NEW YORK/LONDON (Reuters) - Gold ended lower after a mixed session on Monday, as a stronger dollar and sharp decline of the stock markets prompted investors to lessen leveraged positions across all asset classes.
Spot gold was at $915.95 an ounce at 4:13 p.m. EDT, down 0.7 percent from its last quote $922.10 in New York late Friday. The precious metal fell 3 percent last week, but has held above $900 on buying by gold-backed exchange traded funds.
U.S. gold futures for June delivery settled down $7.60 at $917.70 an ounce on the COMEX division of the New York Mercantile Exchange.
Investors use gold as a hedge against financial uncertainty and inflation, while a higher U.S. currency makes gold priced in dollars more expensive for holders of other currencies.
“Tendencies on equity markets and the dollar will be the dominant factors for oil and gold this week,” said Barbara Lambrecht, analyst at Commerzbank.
The dollar extended gains against the euro as worries about the financial and U.S. auto sectors unnerved investors, prompting them to take refuge in the relative safety of the U.S. currency.
Euro sentiment suffered a blow last week after Germany’s Finance Minister Peer Steinbrueck said budget irresponsibility in Europe would damage credibility.
“It’s the strong dollar. We’ve gone back to that inverse relationship that had disappeared between the dollar and gold,” Stephen Briggs, a commodities strategist at RBS Global Banking & Markets, said.
Gold initially firmed on Monday as investors spooked by fresh turmoil in equity markets turned to the precious metal.

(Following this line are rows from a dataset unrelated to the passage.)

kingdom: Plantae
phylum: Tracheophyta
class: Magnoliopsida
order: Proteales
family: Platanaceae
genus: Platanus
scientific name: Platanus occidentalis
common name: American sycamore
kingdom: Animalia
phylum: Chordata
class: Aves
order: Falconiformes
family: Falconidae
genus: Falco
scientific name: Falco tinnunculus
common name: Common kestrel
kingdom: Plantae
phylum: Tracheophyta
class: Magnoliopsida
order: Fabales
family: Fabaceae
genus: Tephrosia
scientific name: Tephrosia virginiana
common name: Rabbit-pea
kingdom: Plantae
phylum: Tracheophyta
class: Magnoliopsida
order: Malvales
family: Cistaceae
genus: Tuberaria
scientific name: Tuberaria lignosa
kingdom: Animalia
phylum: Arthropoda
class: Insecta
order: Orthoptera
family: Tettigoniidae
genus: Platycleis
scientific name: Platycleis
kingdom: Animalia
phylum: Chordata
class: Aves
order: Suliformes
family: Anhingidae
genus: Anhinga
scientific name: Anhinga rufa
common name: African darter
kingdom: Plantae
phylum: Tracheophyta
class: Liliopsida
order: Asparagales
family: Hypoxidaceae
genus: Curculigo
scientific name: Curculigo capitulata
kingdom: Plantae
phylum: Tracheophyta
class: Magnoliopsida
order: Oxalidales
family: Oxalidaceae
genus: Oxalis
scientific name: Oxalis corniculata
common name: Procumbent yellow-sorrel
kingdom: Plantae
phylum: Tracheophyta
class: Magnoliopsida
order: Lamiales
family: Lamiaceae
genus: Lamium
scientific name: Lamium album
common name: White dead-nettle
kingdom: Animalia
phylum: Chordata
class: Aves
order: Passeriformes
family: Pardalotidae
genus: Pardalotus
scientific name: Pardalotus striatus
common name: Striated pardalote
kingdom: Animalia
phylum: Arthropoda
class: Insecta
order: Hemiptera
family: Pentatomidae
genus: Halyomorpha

Wall Street tumbled as the Obama administration raised the specter of bankruptcy for Chrysler and General Motors (GM.N) and Spain had to rescue a regional savings bank. Dow average ended down more than 250 points.
Markets are looking ahead to the April 2 summit of the world’s 20 biggest economies to discuss regulation and spending to help end the worst recession since the 1930s.
A boost for gold was news that investors are still buying the metal. The world’s largest gold-backed exchange-traded fund, the SPDR Gold Trust, said holdings rose 2.45 tonnes to a record 1,127.44 tonnes on March 29.
“With this strong investment demand..., at some point gold will come up,” Briggs added.
Gold rose to an 11-month high above $1,000 an ounce on February 20 as worries about the banking crisis escalated and slipped to $882.90 on March 20 on profit-taking as the dollar rose and equity markets calmed.
Even before Monday’s U.S. rejection of rescue plans for GM and Chrysler, concern about a major auto industry failure has been haunting markets, particularly in autocatalyst material platinum.
Although platinum rose to $1,159 last week, the highest since last September, its prices have halved since a record high of $2,290 an ounce hit in March 2008.
“We expect the more industrial-based metals to remain under pressure in the near term, with the worsening economic conditions and the slowdown in vehicle sales,” Barclays Capital said in a note.
Platinum was last at $1,111.00 an ounce, down 1.1 percent from its previous close of $1,123 on Friday, having hit a session low of $1,110.
Silver was at $13.02 an ounce, down 1.9 percent from its previous finish of $13.27, after hitting a session low of $12.90. Palladium traded at $213.50 an ounce, down 1.8 percent from its previous finish of $217.50.